Sculpture of Stephen F. Austin by Elisabet Ney

Stephen F. Austin is a statue of Stephen F. Austin by Elisabet Ney, originally modeled in 1893.

Two carvings exist: one installed in 1903 in the Texas State Capitol, and the other installed in 1905 as one of the two statues from Texas in the National Statuary Hall Collection in the United States Capitol in Washington, D.C. In each case it is accompanied by a second statue, Sam Houston, also by Ney and produced in parallel.

==History==
In early 1892, the Texas government was preparing materials for a building at the World's Columbian Exposition to be held the following year in Chicago. Texas Governor Oran Milo Roberts recommended that the women's commission charged with fundraising for the exhibit speak with Elisabet Ney, a German–American sculptor residing in Austin, Texas.
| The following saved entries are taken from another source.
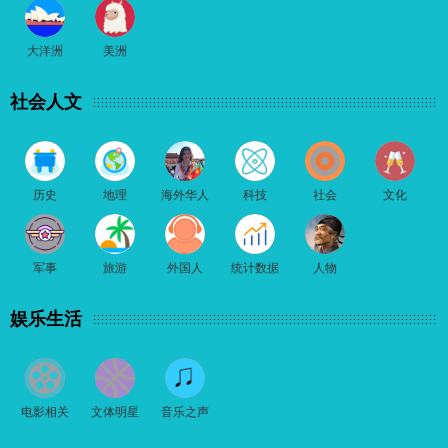
大洋洲
美洲
社会人文
历史
地理
海外华人
科技
社会
文化
军事
旅游
外国人
统计数据
人物
娱乐生活
电影相关
文体明星
音乐之声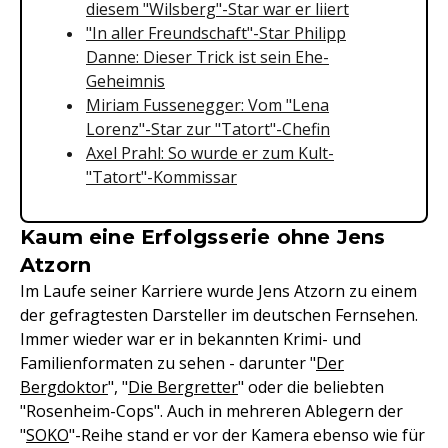
diesem "Wilsberg"-Star war er liiert
"In aller Freundschaft"-Star Philipp
Danne: Dieser Trick ist sein Ehe-
Geheimnis
Miriam Fussenegger: Vom "Lena
Lorenz"-Star zur "Tatort"-Chefin
Axel Prahl: So wurde er zum Kult-
"Tatort"-Kommissar
Kaum eine Erfolgsserie ohne Jens
Atzorn
Im Laufe seiner Karriere wurde Jens Atzorn zu einem
der gefragtesten Darsteller im deutschen Fernsehen.
Immer wieder war er in bekannten Krimi- und
Familienformaten zu sehen - darunter "
Der
Bergdoktor
", "
Die Bergretter
" oder die beliebten
"Rosenheim-Cops". Auch in mehreren Ablegern der
"
SOKO
"-Reihe stand er vor der Kamera ebenso wie für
After a meeting, Ney was invited to sculpt portrait statues of Sam Houston and Stephen F. Austin for the exhibit, though the commission had no funds to pay the artist for her work. Ney agreed and went to work first on the statue of Houston; she began work on Austin's statue in early 1893 and completed a plaster rendering of Austin by that fall.

The statue of Austin was completed too late to be displayed in Chicago, but Ney and the women's commission intended to cut editions of the Houston and Austin statues in marble for permanent display in the Texas State Capitol. It took years to secure the necessary funding, but in 1901 the Texas Legislature appropriated the funds for the carving, and the two statues were unveiled in the Texas Capitol on January 19, 1903. An additional copy of each statue was cut for submission to the National Statuary Hall Collection and unveiled in the United States Capitol in 1905.

==Design==
Stephen F. Austin is a full-length statue in marble. It shows Austin standing on slightly uneven ground with his left foot forward, looking up and ahead into the distance. The lowered hands hold a partially unrolled scroll, meant to represent a map, while a Kentucky long rifle leans against the left hip and leg. Austin is portrayed as a young explorer dressed in fringed buckskins. The front face of the self base (the marble platform on which the figure stands) is inscribed "STEPHEN F. AUSTIN".

Ney used authentic period objects for reference in developing the details of the sculpture, including the long rifle and scroll map. When critics complained that the Houston statue was 6 ft 2 in tall while the Austin statue was only 5 ft 7 in, she replied that these had been the actual heights of the men, and that anyone objecting should "take the issue up not with her but with God."